Museus trazem uma visão que molda o passado, e o fazem de acordo com uma perspectiva que tende a privilegiar uma interpretação auspiciosa às elites. Mas não se deve ver isso como trama maquiavélica, diz o autor: trata-se de uma carga inconsciente, não intencional, espelho da visão de mundo dos construtores (p. 137).
Nos EUA, o interesse pelo passado custou a pegar. Houve muitas manifestações de antihistoricismo: Thoreau riu da Inglaterra por seu apego ao passado, comparando-a a “um velho senhor que viaja com excesso de bagagem, bugigangas que ele foi acumulando ao longo de muitos anos de administração, e que não tem coragem de tocar fogo” (apud. p. 18).
O interesse pelo passado aparece sempre com finalidades políticas, como “antídoto” a algum mal moral (“Make America great again” ): nos anos 1850, quando a República parecia prestes a ruir, começa uma corrida preservacionista; para justificar a preservação do quartel general de George Washington, ameaçado de demolição, os legisladores afirmaram: “será bom para nossos cidadãos, nesses dias em que se escuta o som da desunião reiterado por todas as partes da nação [...] purificar suas ideias pela revisão da história da luta revolucionária” (p. 138); Ann Pamela Cunningham, de uma rica família de agricultores do sul, congregou outras mulheres da mesma casta para assegurar a aquisição e manutenção de Mount Vernon – fazenda de George Washington – para criar ali “um ponto de convergência das forças nacionalistas”, salvando-a dos “especuladores sem alma”, dos efeitos dissolventes da economia capitalista, “uma herança comum para as crianças dispersas de um mesmo pai, de cuja memória emanará um fascínio  que as reunirá no entorno do sagrado sepulcro” (p. 139).
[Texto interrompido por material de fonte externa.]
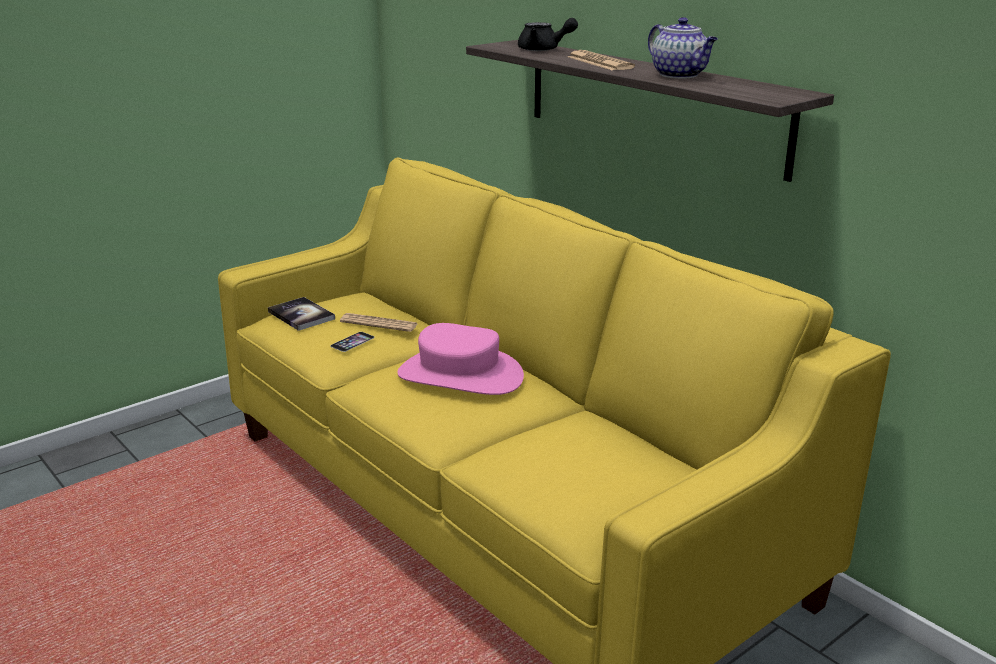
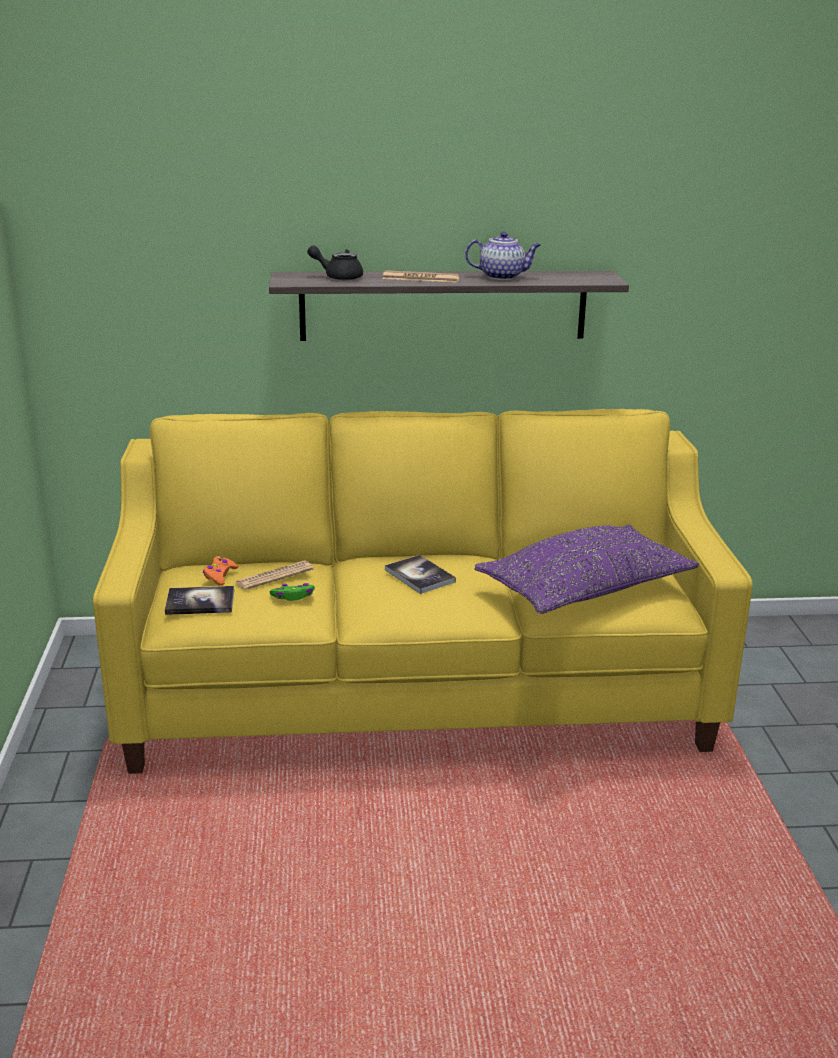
camera: 55 degrees left, 0 degrees up
(352, 341) = (293, 596): phone -> green game controller
(356, 306) = (220, 575): none -> orange game controller
(460, 375) = (419, 576): pink hat -> book
(543, 50) = (338, 277): black teapot -> black teapot turned 135 degrees counterclockwise
(552, 464) = (585, 589): none -> purple pillow

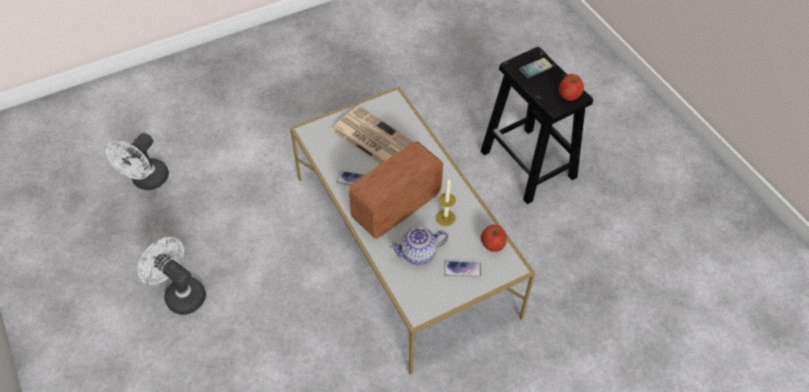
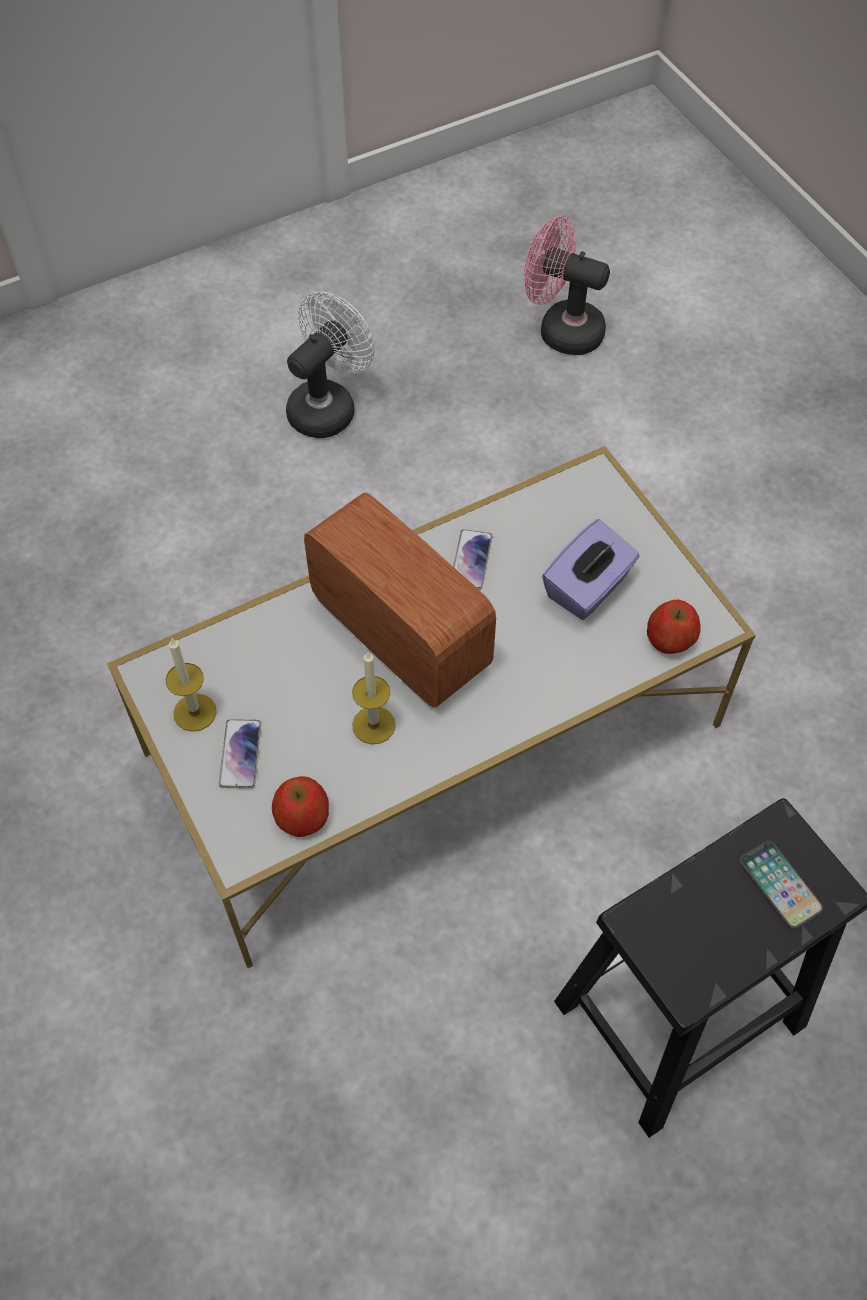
camera: 90 degrees right, 5 degrees up
(147, 181) = (561, 330): white fan -> pink fan
(372, 138) = (588, 588): newspaper -> purple tissue box
(419, 253) = (284, 675): teapot -> none
(440, 290) = (195, 712): none -> candle
(569, 94) = (691, 964): apple -> apple (670, 638)

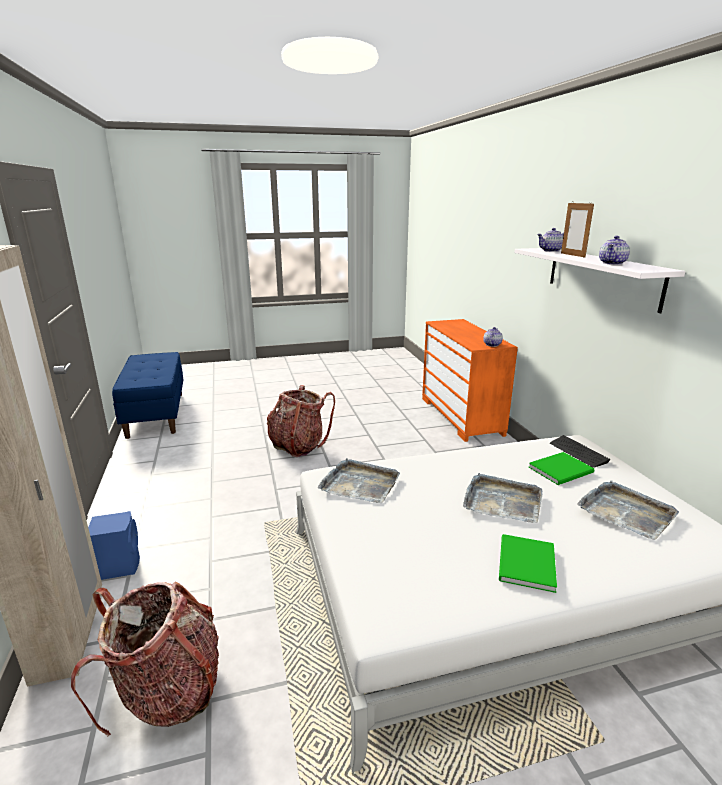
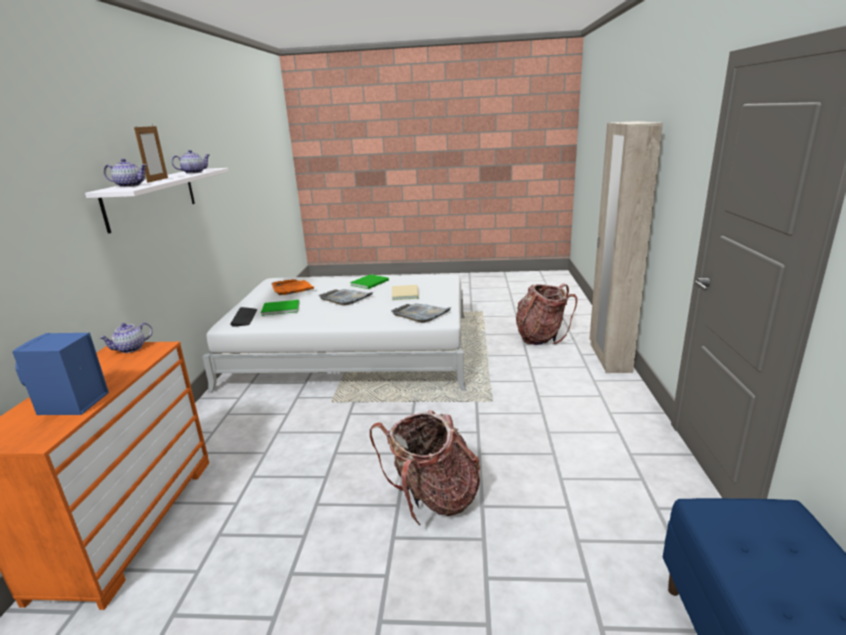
camera: 160 degrees left, 0 degrees up
(119, 565) = (606, 387): blue speaker -> blue speaker (71, 405)
(419, 531) = (406, 293): none -> beige book
(626, 512) = (292, 288): grey tray -> orange tray

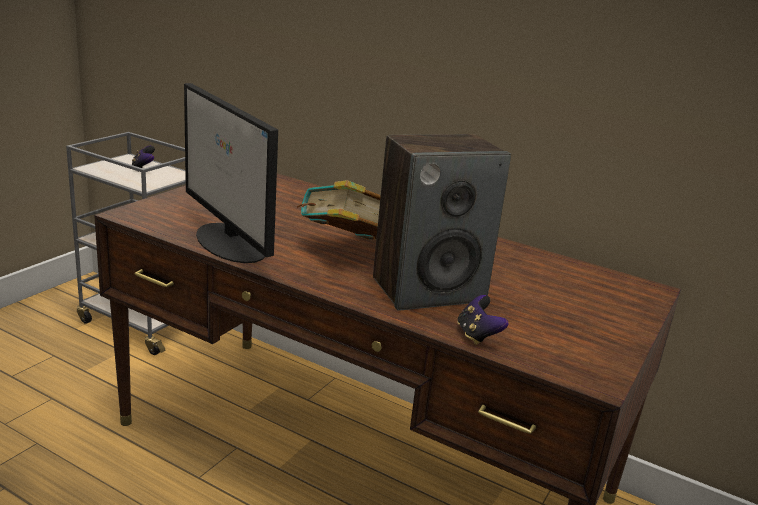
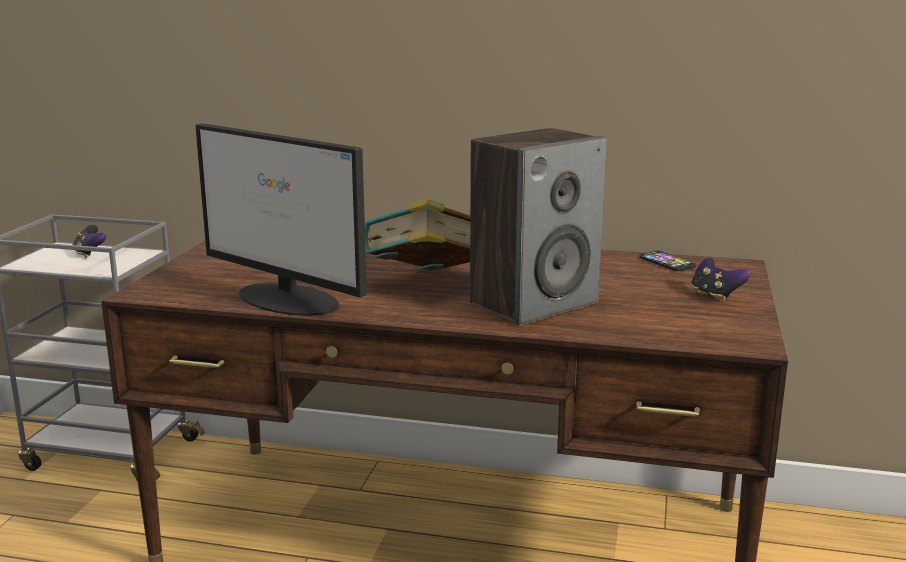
camera: 15 degrees left, 5 degrees down
(477, 335) = (614, 331): game controller -> game controller (715, 295)
(583, 272) = (667, 262): none -> phone

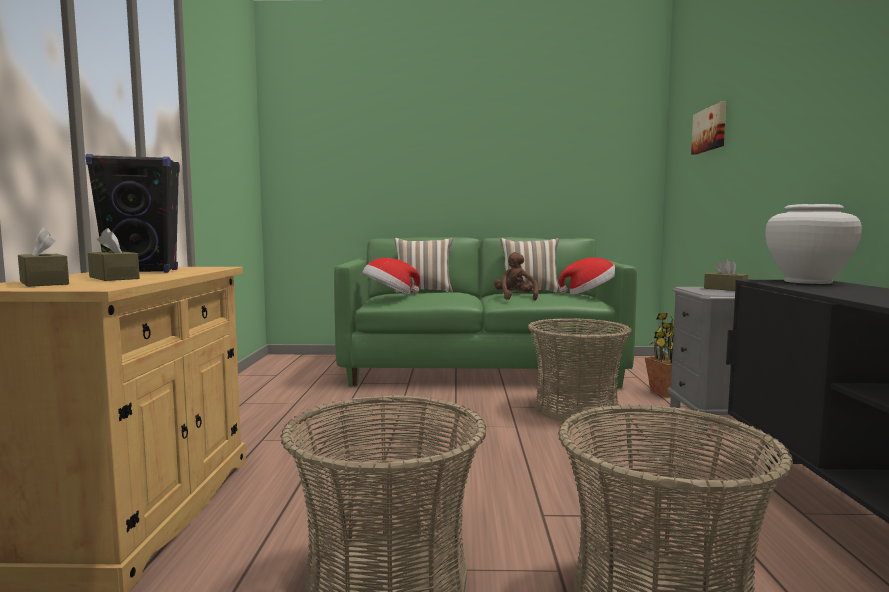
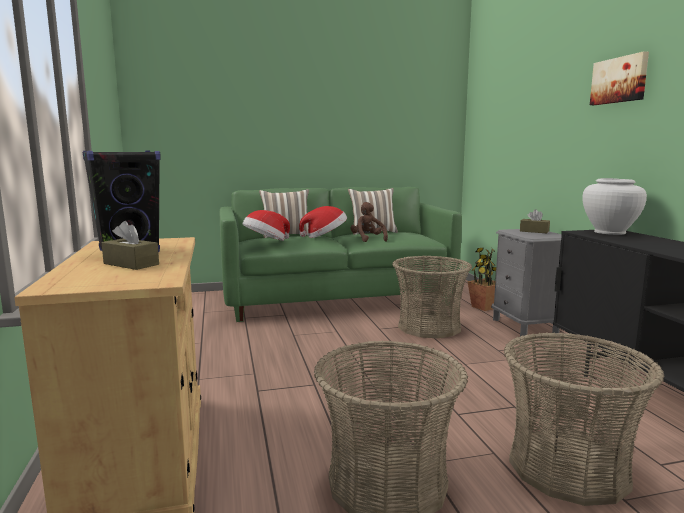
camera: 15 degrees left, 5 degrees up
(44, 283) = (89, 277): brown tissue box -> none
(590, 294) = (423, 234): hat -> hat (325, 237)
(710, 129) = (511, 105): picture -> picture (619, 80)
Entre 1880 e 1910 emergiu uma febre preservacionista entre os membros das altas classes americanas. O número de Museus Casa saltou de 20 em 1895, para 100 em 1910. Para Wallace, isso representa um gesto de afirmação de identidade: nesse momento em que o capitalismo corporativo se consolida, as antigas famílias patrícias recorrem à “herança” (ou “memória”) para marcarem distanciamento dos “novos ricos” e dos “imigrantes estrangeiros” que com suas “ideologias subversivas destruíam a República” (p. 140). Wallace demonstra que algumas concessões interessadas foram feitas para ricaços sem raízes, que foram admitidos nas associações, mas que o “centro de gravidade” permaneceu nas mãos dos “old monieds” (p. 140).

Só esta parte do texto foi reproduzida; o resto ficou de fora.